Collection entries

:::

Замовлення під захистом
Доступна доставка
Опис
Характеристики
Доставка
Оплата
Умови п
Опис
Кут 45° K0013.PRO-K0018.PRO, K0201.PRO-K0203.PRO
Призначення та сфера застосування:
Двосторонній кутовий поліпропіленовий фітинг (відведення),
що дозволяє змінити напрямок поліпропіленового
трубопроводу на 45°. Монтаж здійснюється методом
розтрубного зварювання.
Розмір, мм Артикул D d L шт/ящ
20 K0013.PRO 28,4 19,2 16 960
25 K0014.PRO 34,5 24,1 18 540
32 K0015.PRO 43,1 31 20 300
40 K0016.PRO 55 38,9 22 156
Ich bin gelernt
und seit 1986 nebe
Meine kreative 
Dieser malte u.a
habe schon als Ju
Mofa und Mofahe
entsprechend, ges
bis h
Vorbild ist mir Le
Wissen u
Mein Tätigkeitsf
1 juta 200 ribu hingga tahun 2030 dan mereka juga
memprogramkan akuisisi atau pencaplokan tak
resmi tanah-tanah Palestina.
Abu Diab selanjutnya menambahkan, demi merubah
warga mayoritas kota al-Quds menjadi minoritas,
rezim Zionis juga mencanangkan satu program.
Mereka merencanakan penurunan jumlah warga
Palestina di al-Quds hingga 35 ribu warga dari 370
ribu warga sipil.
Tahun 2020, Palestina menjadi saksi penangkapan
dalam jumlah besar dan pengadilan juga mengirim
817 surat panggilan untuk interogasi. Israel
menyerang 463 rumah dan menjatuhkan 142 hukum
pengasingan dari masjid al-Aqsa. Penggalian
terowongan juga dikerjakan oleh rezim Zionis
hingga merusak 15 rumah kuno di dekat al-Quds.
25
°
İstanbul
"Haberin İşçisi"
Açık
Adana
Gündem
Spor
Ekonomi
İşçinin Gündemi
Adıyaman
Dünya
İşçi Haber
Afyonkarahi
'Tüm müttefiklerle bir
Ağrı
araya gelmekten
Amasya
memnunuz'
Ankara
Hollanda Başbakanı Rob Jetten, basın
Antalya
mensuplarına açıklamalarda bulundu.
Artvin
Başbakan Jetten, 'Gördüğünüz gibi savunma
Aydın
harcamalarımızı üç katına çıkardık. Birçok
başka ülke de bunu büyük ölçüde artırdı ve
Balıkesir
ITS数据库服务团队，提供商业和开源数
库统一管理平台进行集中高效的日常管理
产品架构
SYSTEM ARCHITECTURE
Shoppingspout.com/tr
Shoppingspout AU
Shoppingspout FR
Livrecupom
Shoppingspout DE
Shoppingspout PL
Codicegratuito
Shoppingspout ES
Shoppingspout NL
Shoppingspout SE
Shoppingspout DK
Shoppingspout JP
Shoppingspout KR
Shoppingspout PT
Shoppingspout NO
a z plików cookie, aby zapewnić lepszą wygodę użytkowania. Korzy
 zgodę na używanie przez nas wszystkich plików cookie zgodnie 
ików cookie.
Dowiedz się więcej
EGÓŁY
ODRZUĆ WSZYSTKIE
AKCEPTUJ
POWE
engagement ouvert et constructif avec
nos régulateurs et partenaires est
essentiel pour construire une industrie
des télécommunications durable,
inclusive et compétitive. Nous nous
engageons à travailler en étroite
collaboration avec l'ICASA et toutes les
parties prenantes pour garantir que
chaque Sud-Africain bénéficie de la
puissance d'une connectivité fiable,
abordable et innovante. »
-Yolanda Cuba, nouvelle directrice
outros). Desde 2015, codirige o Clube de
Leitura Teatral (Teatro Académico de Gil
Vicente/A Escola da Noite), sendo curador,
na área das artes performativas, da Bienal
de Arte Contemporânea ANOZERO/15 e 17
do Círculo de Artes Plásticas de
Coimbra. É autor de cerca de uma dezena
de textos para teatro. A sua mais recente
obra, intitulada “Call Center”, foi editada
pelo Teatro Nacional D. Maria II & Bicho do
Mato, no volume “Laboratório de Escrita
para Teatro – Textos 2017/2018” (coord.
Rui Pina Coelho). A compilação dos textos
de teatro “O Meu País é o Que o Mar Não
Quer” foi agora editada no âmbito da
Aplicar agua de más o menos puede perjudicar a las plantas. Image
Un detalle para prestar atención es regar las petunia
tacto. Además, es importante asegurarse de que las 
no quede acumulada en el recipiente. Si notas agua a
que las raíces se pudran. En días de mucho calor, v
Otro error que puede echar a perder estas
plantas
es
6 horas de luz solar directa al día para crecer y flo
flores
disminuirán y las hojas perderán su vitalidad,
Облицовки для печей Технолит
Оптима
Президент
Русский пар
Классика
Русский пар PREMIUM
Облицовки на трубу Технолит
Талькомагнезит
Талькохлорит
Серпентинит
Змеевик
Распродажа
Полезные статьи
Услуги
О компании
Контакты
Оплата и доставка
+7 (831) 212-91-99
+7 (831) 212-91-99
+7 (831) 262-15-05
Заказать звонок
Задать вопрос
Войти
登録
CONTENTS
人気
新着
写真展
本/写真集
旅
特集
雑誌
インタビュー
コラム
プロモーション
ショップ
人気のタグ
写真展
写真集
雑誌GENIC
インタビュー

:::

> What the task requires: Collect every line above that contains the string "cookie", and copy each one out in full.

> Solution for this problem:
a z plików cookie, aby zapewnić lepszą wygodę użytkowania. Korzy
 zgodę na używanie przez nas wszystkich plików cookie zgodnie 
ików cookie.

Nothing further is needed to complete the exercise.